Despite what some might believe, my career is as precarious as everyone else’s. When I’m busy, things are going well and I’m in a good place I manage to keep the green-eyed monster in its cage. But when things are fallow or tough, the cage door seems to squeak ajar and that’s all it takes.
I hate myself for it and often question why I am so ready to embrace jealousy when it raises its ugly head. On those quiet days, I tend to spend too long trawling social media platforms seeing what my contemporaries are up to and inevitably, they tend to be speaking at events I would love to be at, or they are hanging out with people I would love to have the ear of. My own achievements seem to pale in comparison as I become my own worst critic.
Is it obsessive? Possibly. Is it a trait that drives me? Maybe. Is it destructive? Absolutely!

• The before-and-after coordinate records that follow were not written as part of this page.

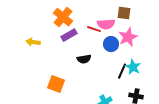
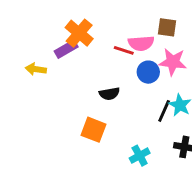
purple rectangle: (69, 35) -> (66, 49), moved
pink star: (128, 37) -> (173, 62), turned 30
orange square: (56, 84) -> (94, 130), moved

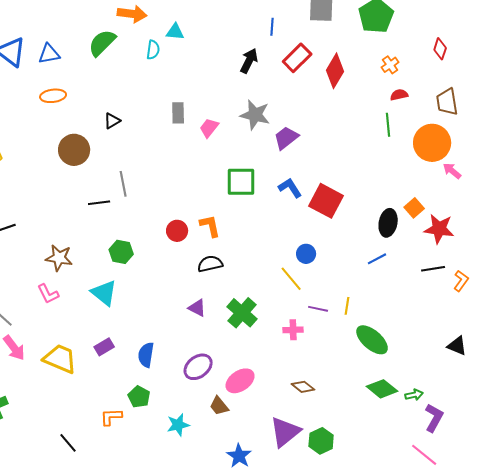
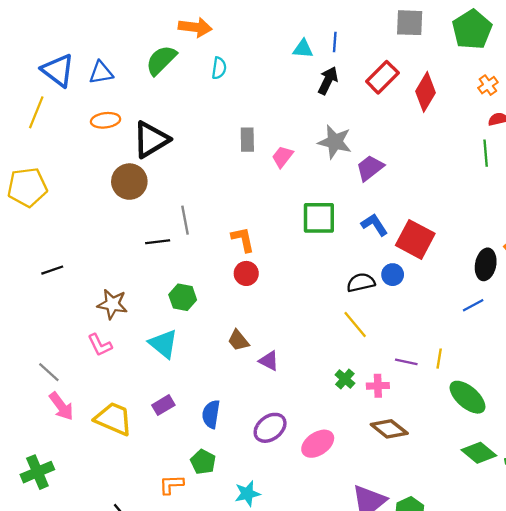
blue line: (272, 27) -> (335, 42), moved
cyan triangle: (175, 32) -> (303, 49), moved
black triangle: (112, 121) -> (151, 140), moved, size x2.0
orange L-shape: (210, 226) -> (243, 239), moved
blue circle: (306, 254) -> (393, 275), moved
black semicircle: (210, 264) -> (361, 283), moved
yellow line: (291, 279) -> (355, 325), moved
green cross: (242, 313) -> (345, 379), moved, size x0.6
brown diamond: (303, 387) -> (389, 429), moved, size x1.4
brown trapezoid: (219, 406) -> (238, 340), moved

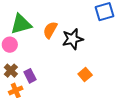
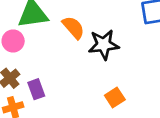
orange semicircle: (50, 30) -> (73, 28), turned 102

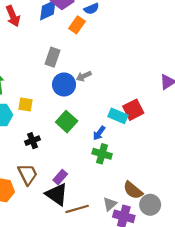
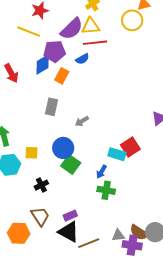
orange rectangle: (77, 25) -> (62, 76), moved
blue circle: (64, 85) -> (63, 148), moved
purple rectangle: (60, 177) -> (70, 216), turned 32
brown semicircle: (133, 190) -> (139, 233), moved
gray triangle: (110, 204) -> (118, 235), turned 40

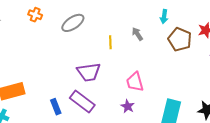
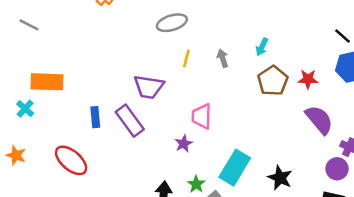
gray ellipse: (73, 23) -> (172, 23), moved

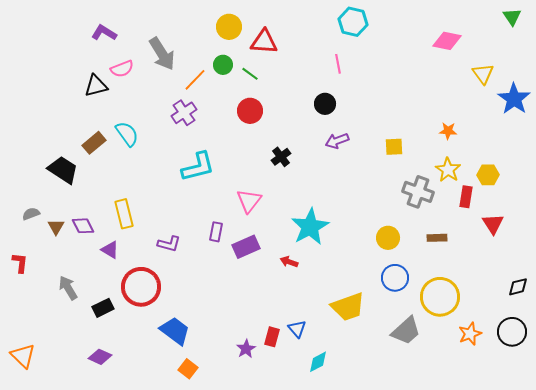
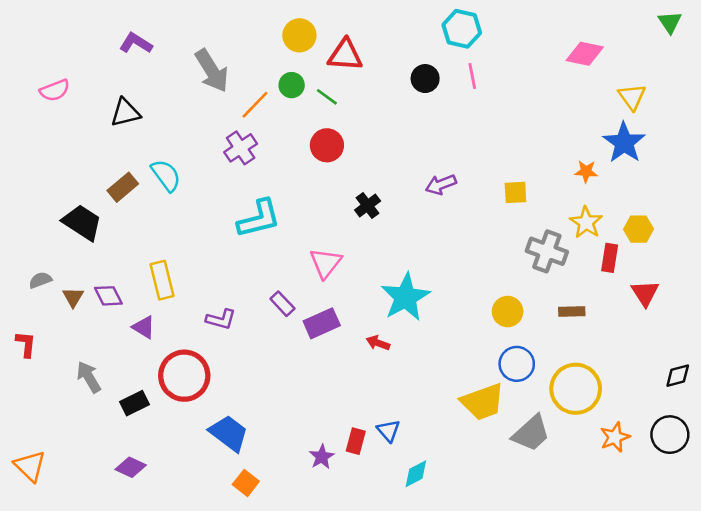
pink line: (338, 64) -> (472, 76), moved
pink semicircle: (122, 69) -> (55, 90), moved
blue star: (514, 99) -> (624, 143), moved
black circle: (325, 104) -> (425, 79), moved
purple rectangle: (216, 232) -> (282, 304), turned -54
yellow trapezoid: (348, 307) -> (483, 402), moved

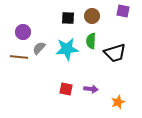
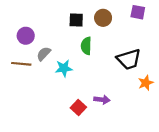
green semicircle: (91, 41) -> (86, 46), moved
cyan star: (67, 49) -> (64, 68), moved, size x0.7
red square: (66, 89) -> (78, 107), moved, turned 32
orange star: (118, 102) -> (146, 83), moved

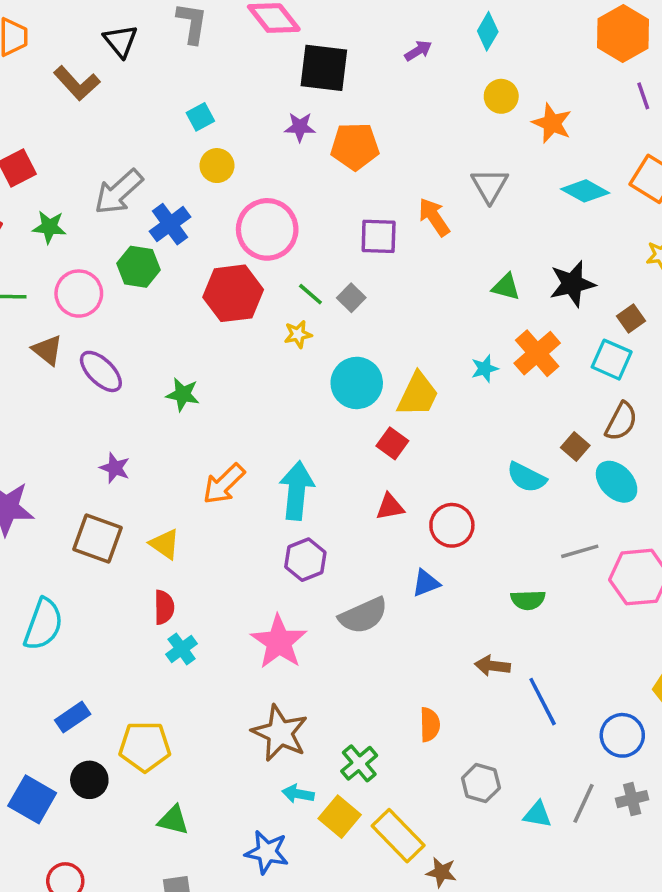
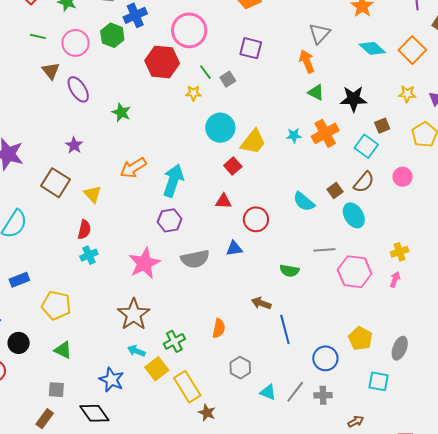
orange arrow: (434, 217) -> (307, 61), moved
black circle: (89, 780) -> (19, 343), moved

How often can jealousy lead to irrational behaviour and a desire to bring people, who you perceive to be on the rise, down? The answer is very often. When I’m working exploring culture and leadership with organisations, the conversation often turns to difficulties with middle managers and their lack of leadership, usually linked to their lack of ability to empower others.
There is no doubt that this is partly due to jealousy, which, often I believe is due to a lack of self-confidence and perception of value or security. I know when I reflect on my own behaviour, the green-eyed monster feeds on my feelings of insecurity yet is starved when I feel positive and confident about a certain project.
It strikes me that as more and more people feel insecure on a personal and a professional level, jealousy is becoming an increasing concern and a driver of so many poor decisions and behaviours.
It is hard at times to be objective and constructive, yet it is in all of our best interests to recognise and tame not only our own green friend but to understand and support others with theirs.